═════ EXERCISE DATA

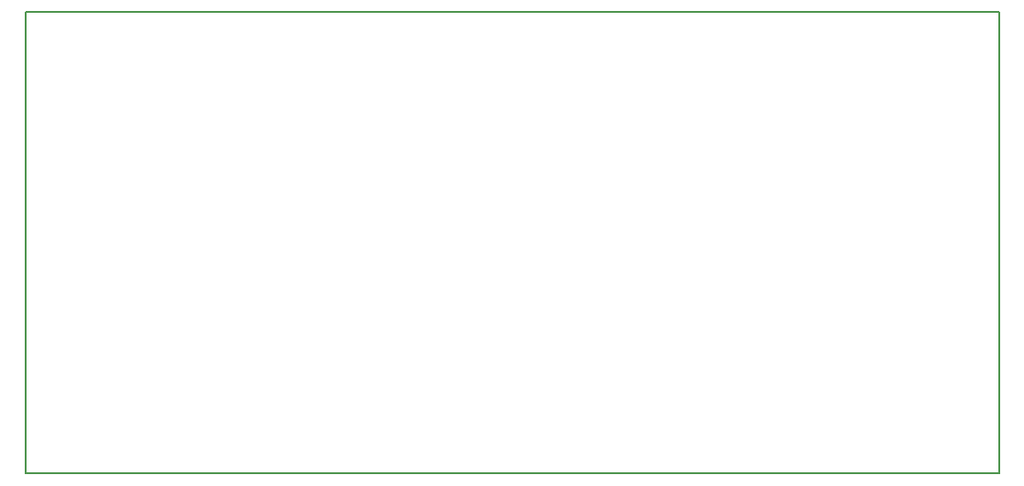
<source format=gbr>
%TF.GenerationSoftware,KiCad,Pcbnew,7.0.2-0*%
%TF.CreationDate,2024-01-09T14:06:18-05:00*%
%TF.ProjectId,Monolith,4d6f6e6f-6c69-4746-982e-6b696361645f,rev?*%
%TF.SameCoordinates,Original*%
%TF.FileFunction,Profile,NP*%
%FSLAX46Y46*%
G04 Gerber Fmt 4.6, Leading zero omitted, Abs format (unit mm)*
G04 Created by KiCad (PCBNEW 7.0.2-0) date 2024-01-09 14:06:18*
%MOMM*%
%LPD*%
G01*
G04 APERTURE LIST*
%TA.AperFunction,Profile*%
%ADD10C,0.200000*%
%TD*%
G04 APERTURE END LIST*
D10*
X178816000Y-121412000D02*
X268732000Y-121412000D01*
X268732000Y-164084000D01*
X178816000Y-164084000D01*
X178816000Y-121412000D01*
M02*

</source>
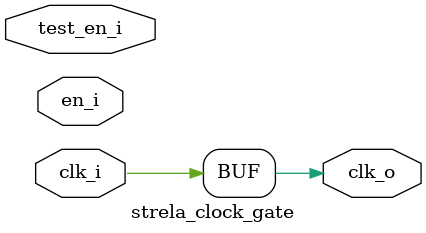
<source format=sv>

module strela_clock_gate
(
  input  logic clk_i,
  input  logic test_en_i,
  input  logic en_i,
  output logic clk_o
);

    // Bypass
    assign clk_o = clk_i;
    // xilinx_clk_gating clk_gate_i (
    //     .clk_i,
    //     .en_i,
    //     .test_en_i,
    //     .clk_o
    // );

endmodule
</source>
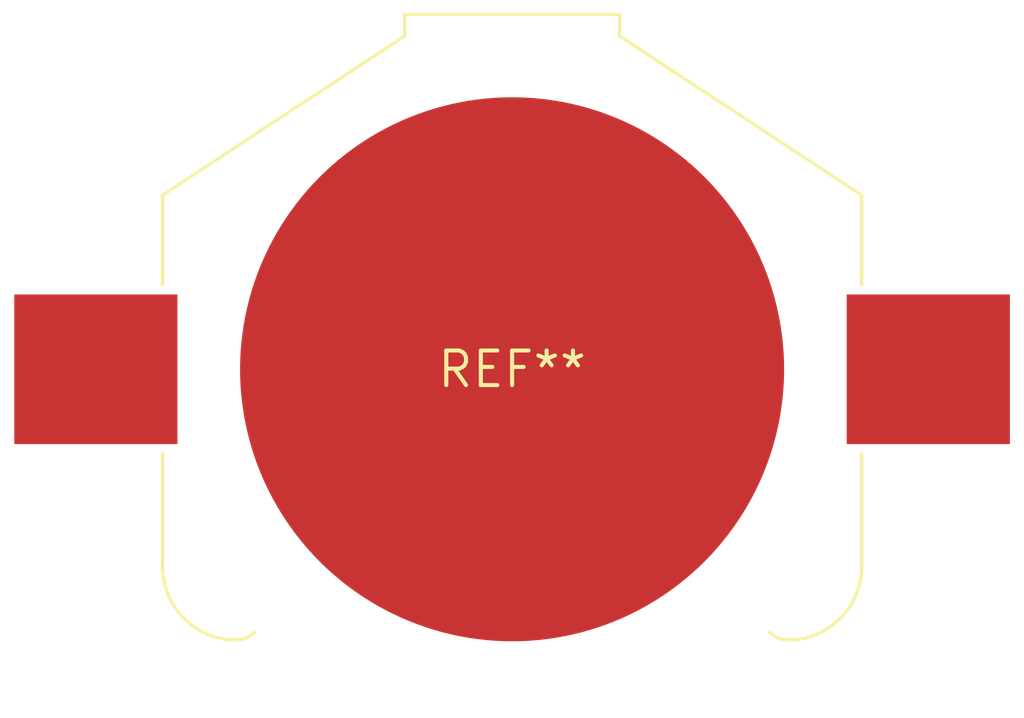
<source format=kicad_pcb>
(kicad_pcb (version 20240108) (generator pcbnew)

  (general
    (thickness 1.6)
  )

  (paper "A4")
  (layers
    (0 "F.Cu" signal)
    (31 "B.Cu" signal)
    (32 "B.Adhes" user "B.Adhesive")
    (33 "F.Adhes" user "F.Adhesive")
    (34 "B.Paste" user)
    (35 "F.Paste" user)
    (36 "B.SilkS" user "B.Silkscreen")
    (37 "F.SilkS" user "F.Silkscreen")
    (38 "B.Mask" user)
    (39 "F.Mask" user)
    (40 "Dwgs.User" user "User.Drawings")
    (41 "Cmts.User" user "User.Comments")
    (42 "Eco1.User" user "User.Eco1")
    (43 "Eco2.User" user "User.Eco2")
    (44 "Edge.Cuts" user)
    (45 "Margin" user)
    (46 "B.CrtYd" user "B.Courtyard")
    (47 "F.CrtYd" user "F.Courtyard")
    (48 "B.Fab" user)
    (49 "F.Fab" user)
    (50 "User.1" user)
    (51 "User.2" user)
    (52 "User.3" user)
    (53 "User.4" user)
    (54 "User.5" user)
    (55 "User.6" user)
    (56 "User.7" user)
    (57 "User.8" user)
    (58 "User.9" user)
  )

  (setup
    (pad_to_mask_clearance 0)
    (pcbplotparams
      (layerselection 0x00010fc_ffffffff)
      (plot_on_all_layers_selection 0x0000000_00000000)
      (disableapertmacros false)
      (usegerberextensions false)
      (usegerberattributes false)
      (usegerberadvancedattributes false)
      (creategerberjobfile false)
      (dashed_line_dash_ratio 12.000000)
      (dashed_line_gap_ratio 3.000000)
      (svgprecision 4)
      (plotframeref false)
      (viasonmask false)
      (mode 1)
      (useauxorigin false)
      (hpglpennumber 1)
      (hpglpenspeed 20)
      (hpglpendiameter 15.000000)
      (dxfpolygonmode false)
      (dxfimperialunits false)
      (dxfusepcbnewfont false)
      (psnegative false)
      (psa4output false)
      (plotreference false)
      (plotvalue false)
      (plotinvisibletext false)
      (sketchpadsonfab false)
      (subtractmaskfromsilk false)
      (outputformat 1)
      (mirror false)
      (drillshape 1)
      (scaleselection 1)
      (outputdirectory "")
    )
  )

  (net 0 "")

  (footprint "BatteryHolder_Keystone_3008_1x2450" (layer "F.Cu") (at 0 0))

)

</source>
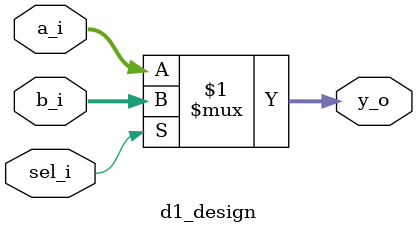
<source format=v>
module d1_design (
    input wire [7:0] a_i,
    input wire [7:0] b_i,
    input wire sel_i,
    output wire [7:0] y_o
);
  assign y_o = sel_i ? b_i : a_i;

endmodule

</source>
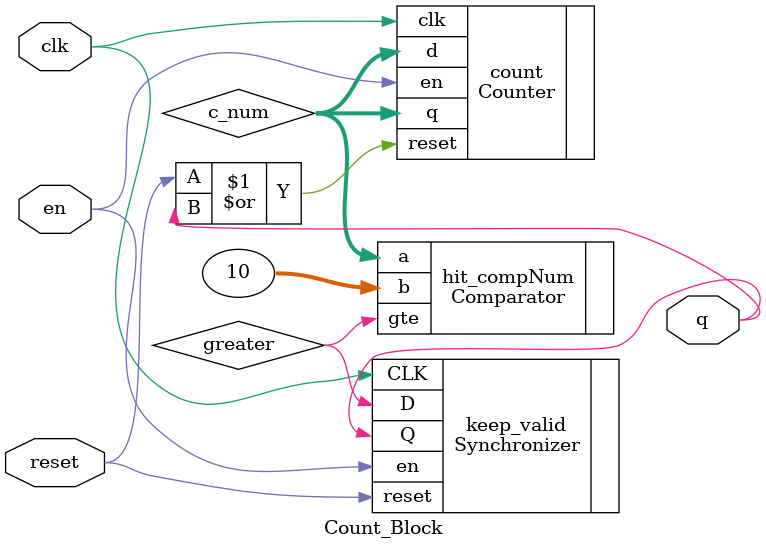
<source format=sv>
module Count_Block #(parameter N=8, compNum=11)
						  (input logic	clk, en, reset,
							output logic 	q);
	
	logic [N-1:0] c_num;
	logic greater;
	
	Counter	#(N) count(.clk(clk),
							  .en(en),
							  .reset(reset | q),
							  .q(c_num),
							  .d(c_num));		
	Comparator #(N) hit_compNum(.a(c_num),
										 .b(compNum-1),
										 .gte(greater));
	
	Synchronizer keep_valid(.reset(reset),
									.en(en),
									.D(greater),
									.Q(q),
									.CLK(clk));
				
endmodule
</source>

══════════

TO DO – Could you transcribe exactly the lines from the start of the records through the line containing "G04 Gerber Fmt", both ends included, leaving the pictures out?

REPLY TO THE TASK –
<source format=gbr>
%TF.GenerationSoftware,KiCad,Pcbnew,7.0.2-0*%
%TF.CreationDate,2024-01-09T14:06:18-05:00*%
%TF.ProjectId,Monolith,4d6f6e6f-6c69-4746-982e-6b696361645f,rev?*%
%TF.SameCoordinates,Original*%
%TF.FileFunction,Profile,NP*%
%FSLAX46Y46*%
G04 Gerber Fmt 4.6, Leading zero omitted, Abs format (unit mm)*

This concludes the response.